Downsampling Power to Energy with influxdb2

Hi there,

I am quite new to InfluxDB, ran across it, when we got our new PV system from Victron and I learnt about the power of Nodered.

So storing all the metering information works fine. The PV system sends to the power Info in Watt every 10 seconds.

Now I want to calculate the produced energy in Wh for every hour and this is where I currently fail.

I created a task that is run 1 minute past the hour every hour. I truncate the start and stoptime to the full hour and Substrat 1 hour each to only deal with the last full hour.

  1. problem that I have is, that when summing the 10secs values, I get the double amount of lines (720 instead of 360). I can deal with that dividing the total amount by 720 instead of the correct 360 count, but still strange. I am using every 1h aggregation when summing up.

  2. my bigger problem is the time stamp of the resulting set. I want to have the aggergates 1h into the future, so all generations between 7:00 and 7:59 shall be at the 8:00 timestamp. I tried using offset:1h to achieve this.

What I don‘t understand is the displaying of result sets in InfluxDB. When I try to query the result set and set the aggregation window to 5secs, I get all timestamps 5 secs after the hour. When I set it to 1 hour I get all timestamps shifted to the next hour. How can I validate, the timestamp was set correctly?

Thanks for your help, much appreciated.

This is the task code I am using currently:

import “date”

option task = {name: “PV-Ertrag in Wh”, every: 1h, offset: 1m}

temptime = date.truncate(t: now(), unit: 1h)

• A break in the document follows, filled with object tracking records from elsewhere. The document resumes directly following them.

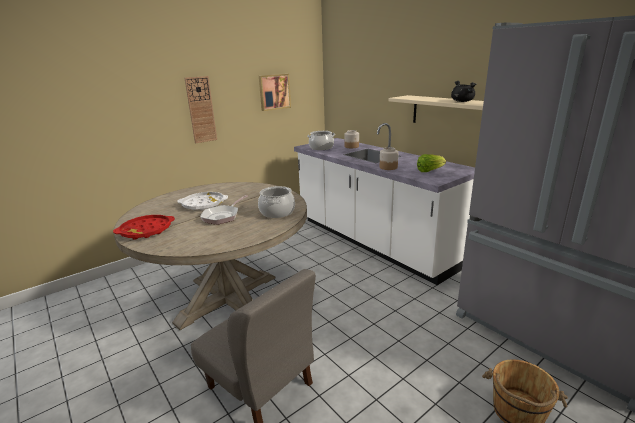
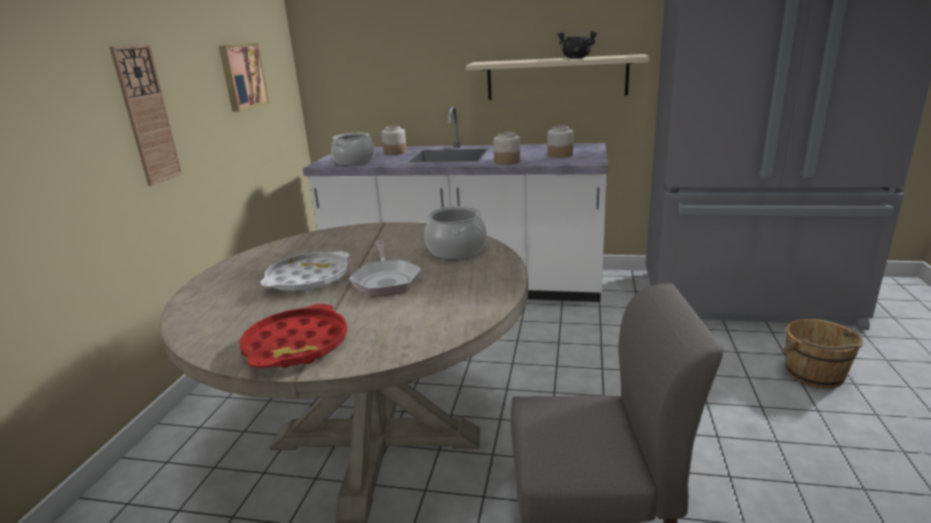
camera: 40 degrees left, 0 degrees up
lettuce [417,154,446,172] -> jar [548,126,574,158]

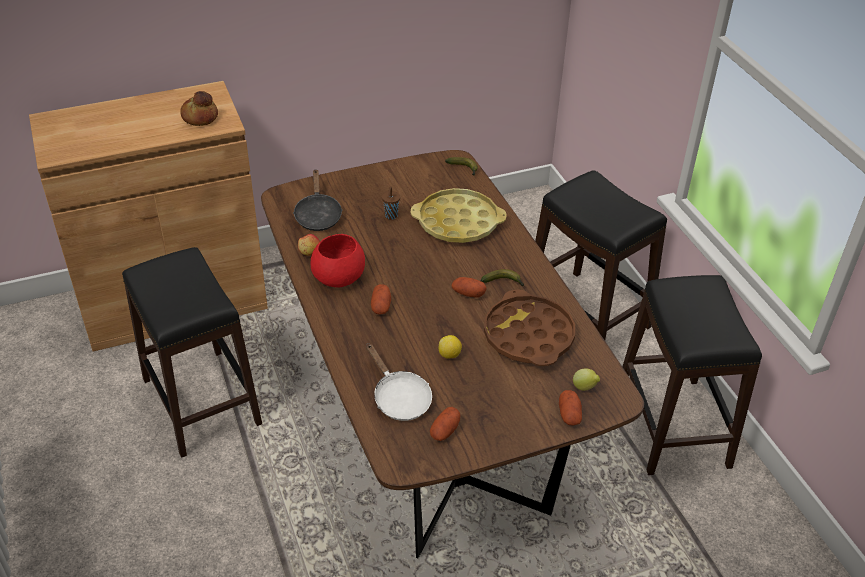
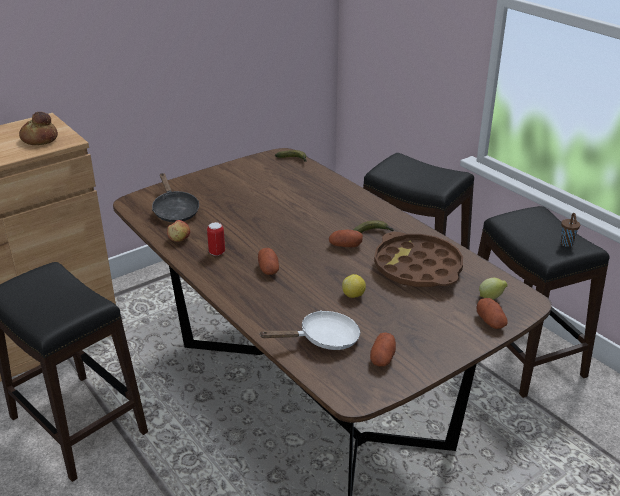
camera: 15 degrees left, 10 degrees down
red bowl [311,234,365,287] -> can [207,222,225,256]
white frying pan [366,343,432,421] -> white frying pan turned 60 degrees counterclockwise [259,310,361,350]
brown cup [382,186,400,220] -> brown cup moved to [560,213,580,247]
yellow tray [411,188,507,243] -> none

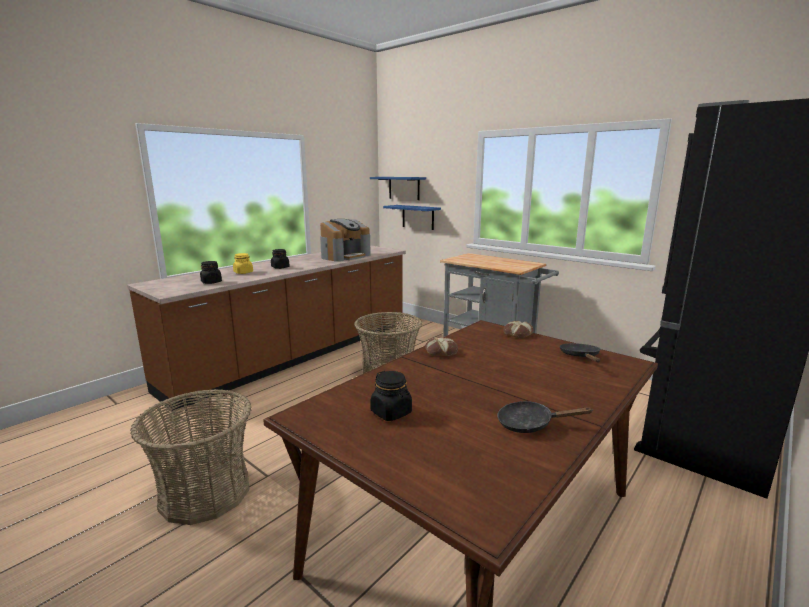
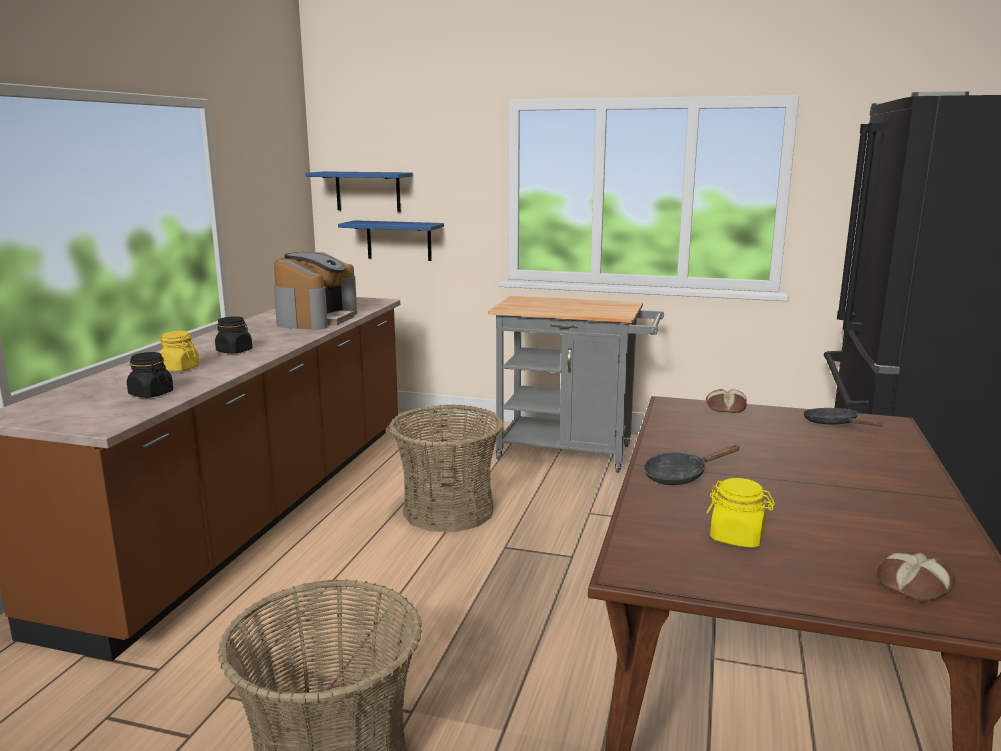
camera: 25 degrees left, 0 degrees up
black jar [370,371,412,421] -> yellow jar [706,478,775,548]
bread [425,337,458,356] -> bread moved to [877,551,956,601]
black frying pan [497,401,593,433] -> black frying pan moved to [643,445,739,485]

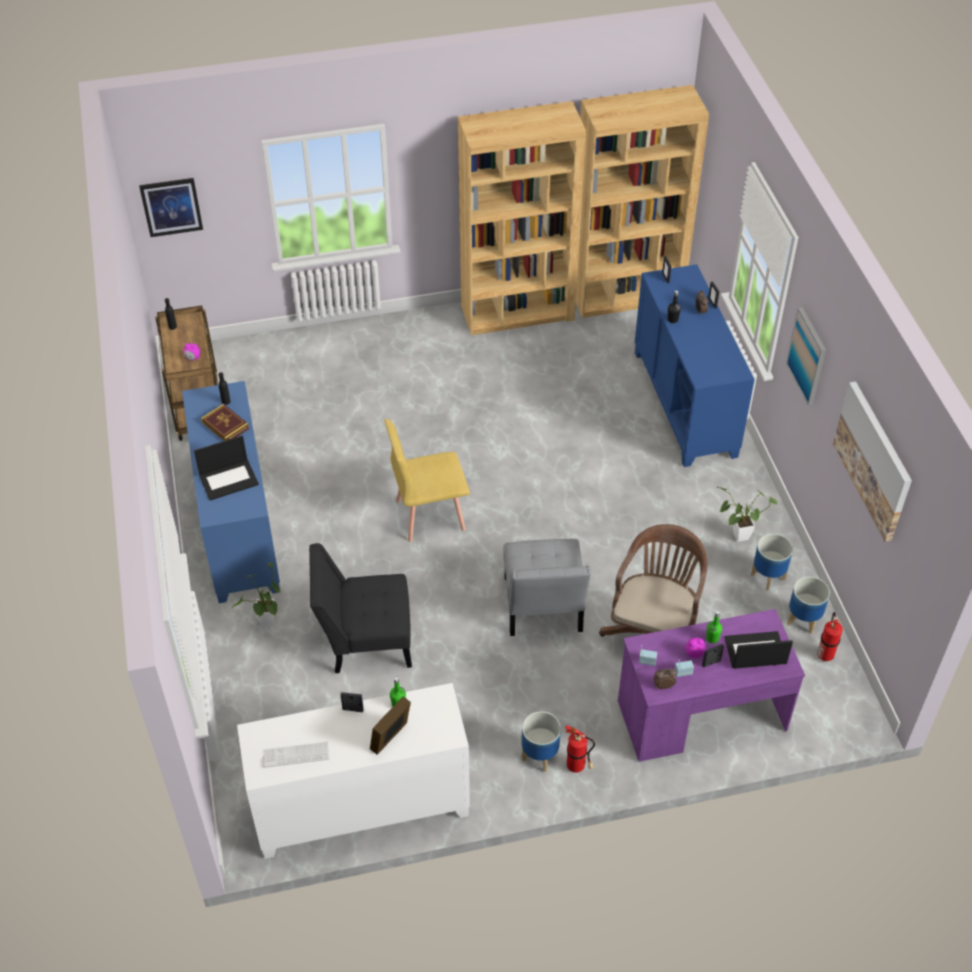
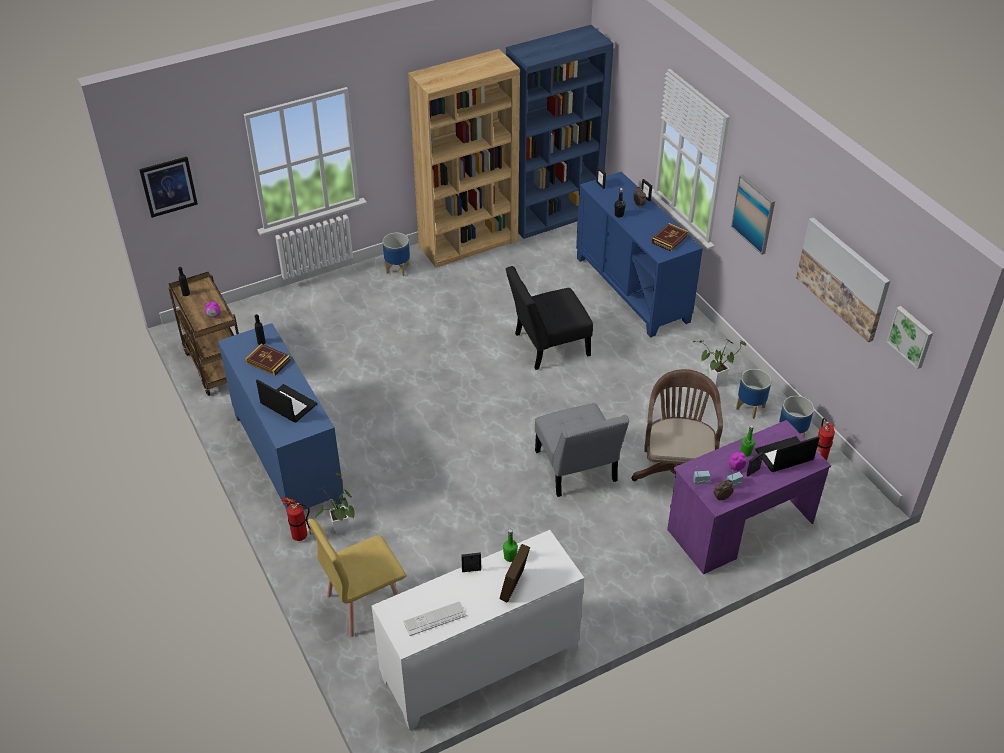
camera: 15 degrees left, 5 degrees down
laptop [194,436,259,500] -> laptop turned 105 degrees counterclockwise [256,379,317,423]
black chair [309,543,412,673] -> black chair moved to [505,266,593,370]
yellow chair [384,419,470,542] -> yellow chair moved to [308,519,407,637]
planter [522,711,561,772] -> planter moved to [383,233,410,276]
fire extinguisher [565,726,595,773] -> fire extinguisher moved to [281,497,314,541]
brown bookcase [576,85,709,318] -> blue bookcase [506,25,614,239]
none -> book [651,223,689,251]
none -> picture [886,306,933,369]

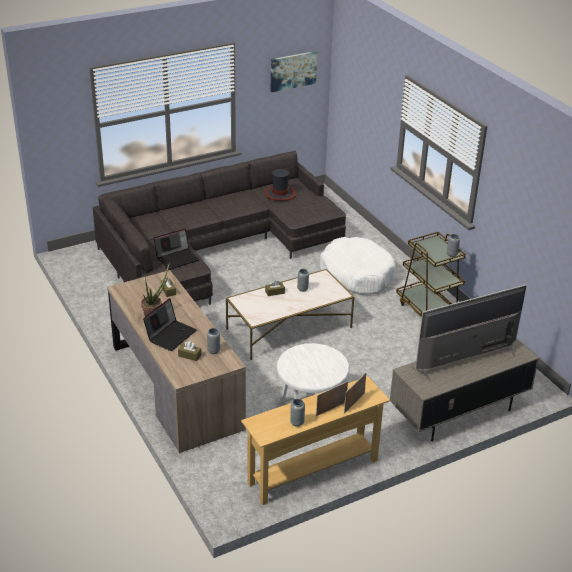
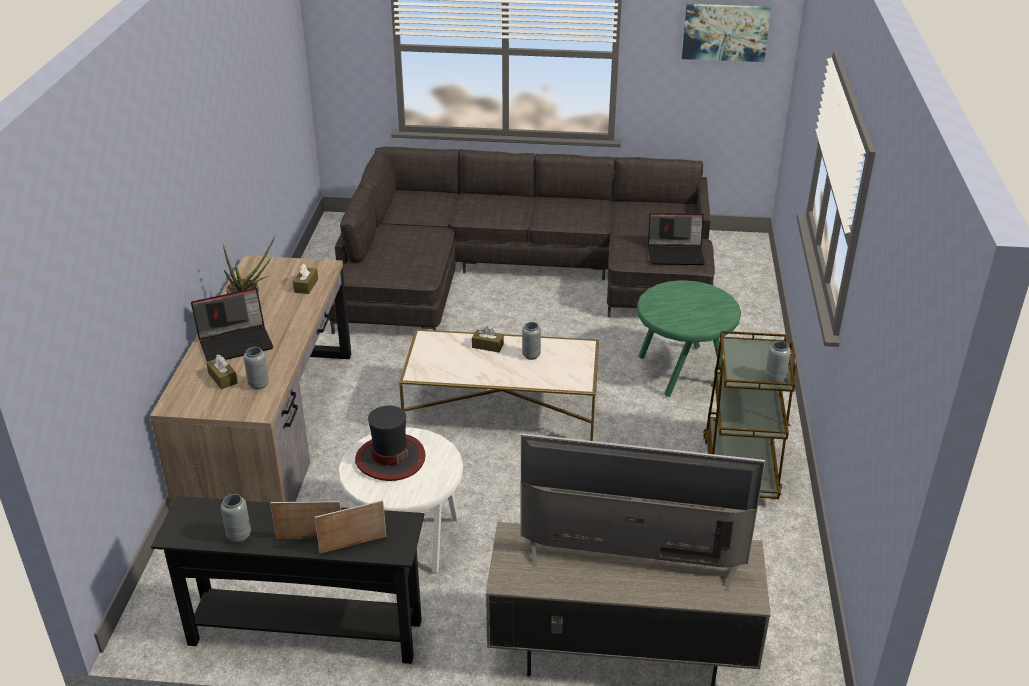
camera: 35 degrees right, 0 degrees up
laptop [153,228,199,270] -> laptop moved to [648,213,705,265]
beige console table [241,376,390,505] -> black console table [151,496,424,664]
hat [264,169,296,201] -> hat moved to [355,406,426,481]
white dog bed [320,237,395,295] -> green side table [637,280,741,397]

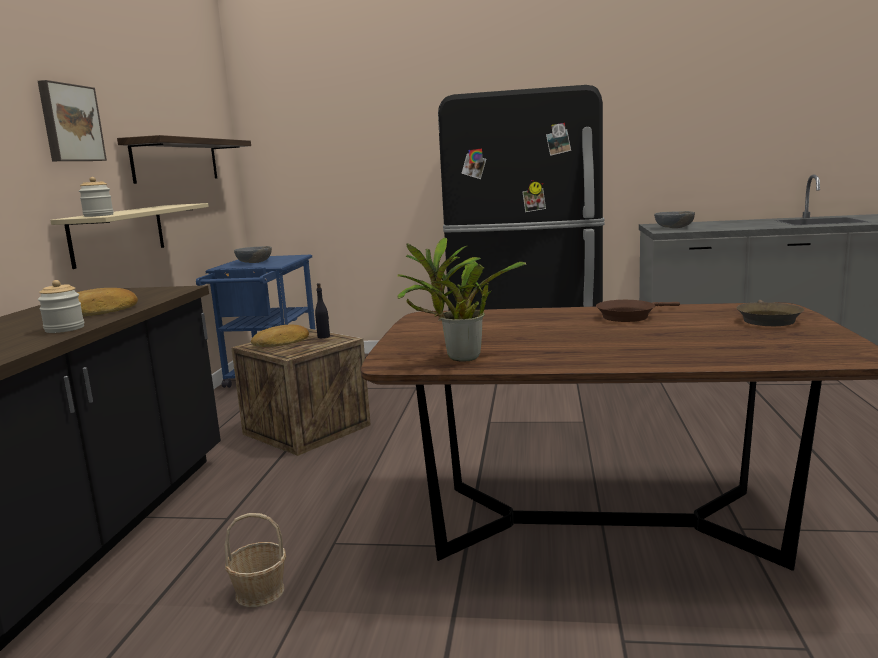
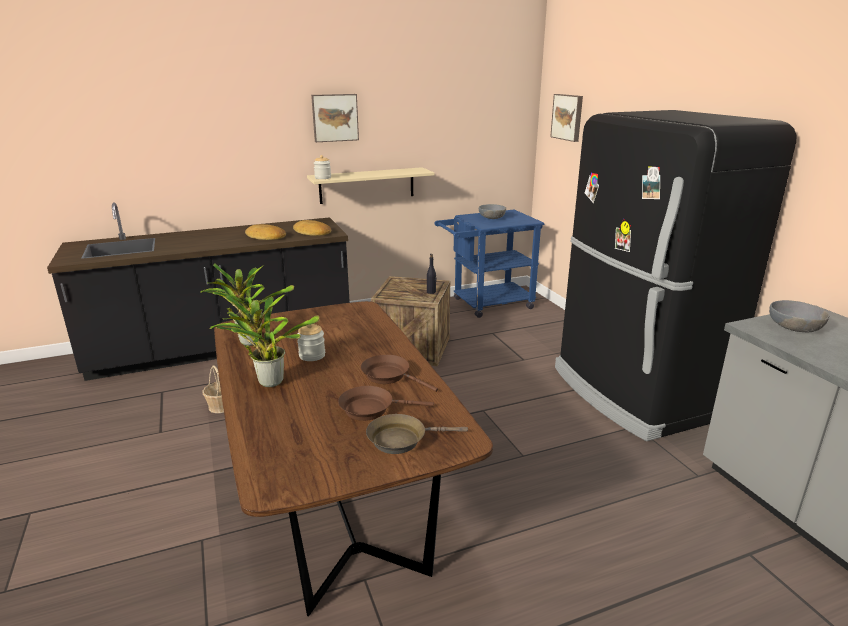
camera: 60 degrees right, 10 degrees up
jar [38,280,84,333] -> jar moved to [297,324,325,361]
shelf [117,135,251,184] -> none
bread [251,325,309,347] -> bread moved to [293,220,332,236]
none -> potted plant [210,294,320,387]
none -> brown frying pan [338,386,434,421]
none -> picture [550,94,583,142]

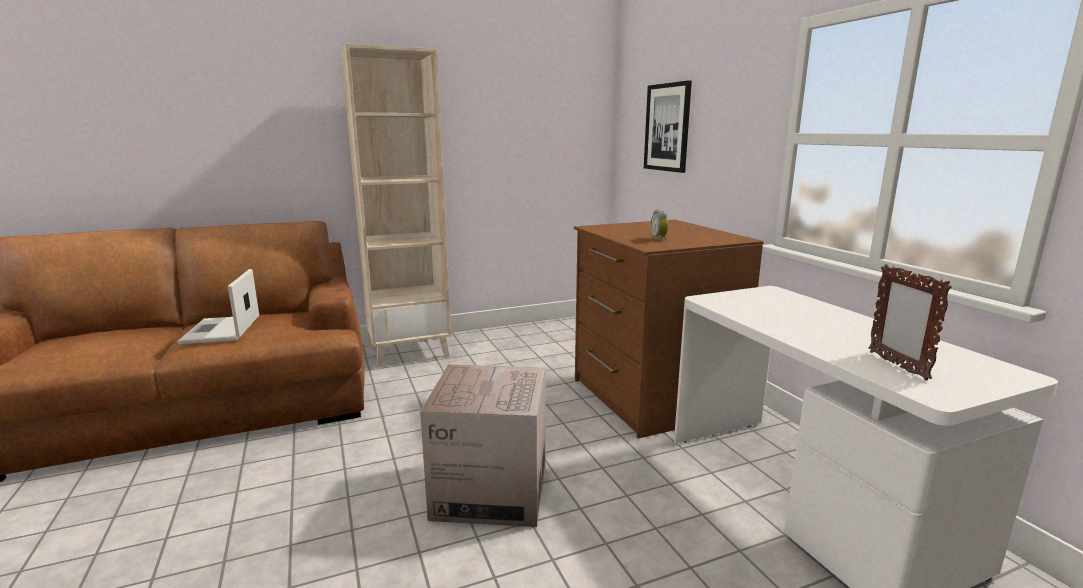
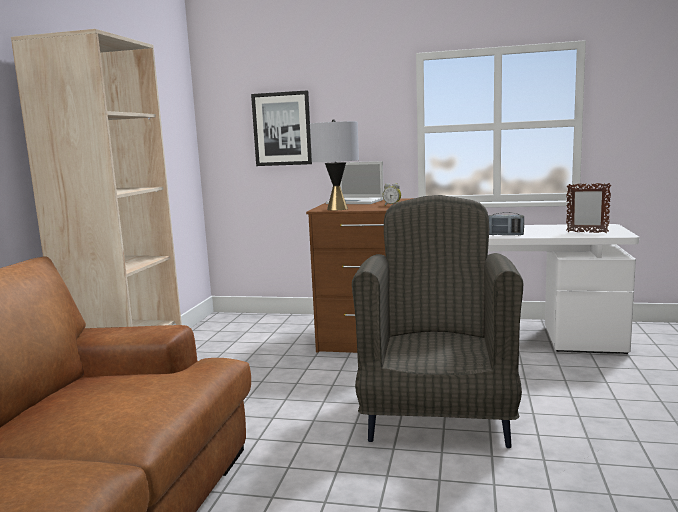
camera: 55 degrees left, 5 degrees down
laptop [177,269,259,344] -> laptop moved to [326,161,384,204]
cardboard box [420,364,546,527] -> grey armchair [352,195,523,448]
none -> grey table lamp [310,119,359,211]
none -> radio [488,212,524,235]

stoptime = date.sub(from: temptime, d: 1h)
starttime = date.sub(from: stoptime, d: 1d)

from(bucket: “input”)
|> range(start: starttime, stop: stoptime)
|> filter(fn: (r) => r[“_measurement”] == “Strom”)
|> filter(fn: (r) => r[“Quelle”] == “PV”)
|> filter(fn: (r) => r[“Version”] == “Ist”)
|> map(fn: (r) => ({r with _value: r._value / 720.0}))
|> aggregateWindow(every: 1h, fn: sum, createEmpty: false, offset: 1h)
|> yield(name: “sum”)
|> to(bucket: “test”, fieldFn: (r) => ({“Energie”: r._value}))

Welcome @AminShAT to the InfluxDB forum.

This can require some trial-and-error because there are so many functions (truncating, aggregating, summing, etc.) and it’s difficult to understand the sequence / priority of each.

Anyway, can you try the timeSrc option in your aggregateWindow function and see if that helps, like this?

|> aggregateWindow(every: 1h, fn: sum, createEmpty: false, offset: 1h, timeSrc: "_start")

More explanation here

Thanks a lot Grant,

I got rid of the aggregate window clause and can now see it works just fine. It is a bit tricky, that raw data view in InfluxDB is using UTC timestamps :-). That got me confused a bit.

I just still have the strange 720 data points phenomenon, but for that I have the work-around,

Start time is 1d less than stop time, so you are querying more than 1 hr worth of data points, you are querying 24 hrs or I am missing something ?

No, you are absolutely right.

I put it that way, to be safe, that really all data is downsampled. I tested, that InfluxDB will overwrite data if it has exactly the same time stamp and all tags are the same as well.

Well I still don’t understand exactly what are trying to achieve but I know something that may poont you in the right direction.

So, as you notice influxdb works on utc timestamps, wich gets tricky if you try to group on days.

You can use

import "timezone"

option location = timezone.fixed(offset: -8h)

And all your time related aggregations will work with that time offset.

The script works for me now and i actually also found the reason for the 720 data points. There are data points every 5 seconds, that sums up to 720 per hour.

The influxDB querybuilder got me confused because the lowest aggregation window solution there is 10 seconds. When switching to script editor and eliminating the aggregation window clause I can now see al the data points.

Thanks for the hint with the location option,I will try that for sure!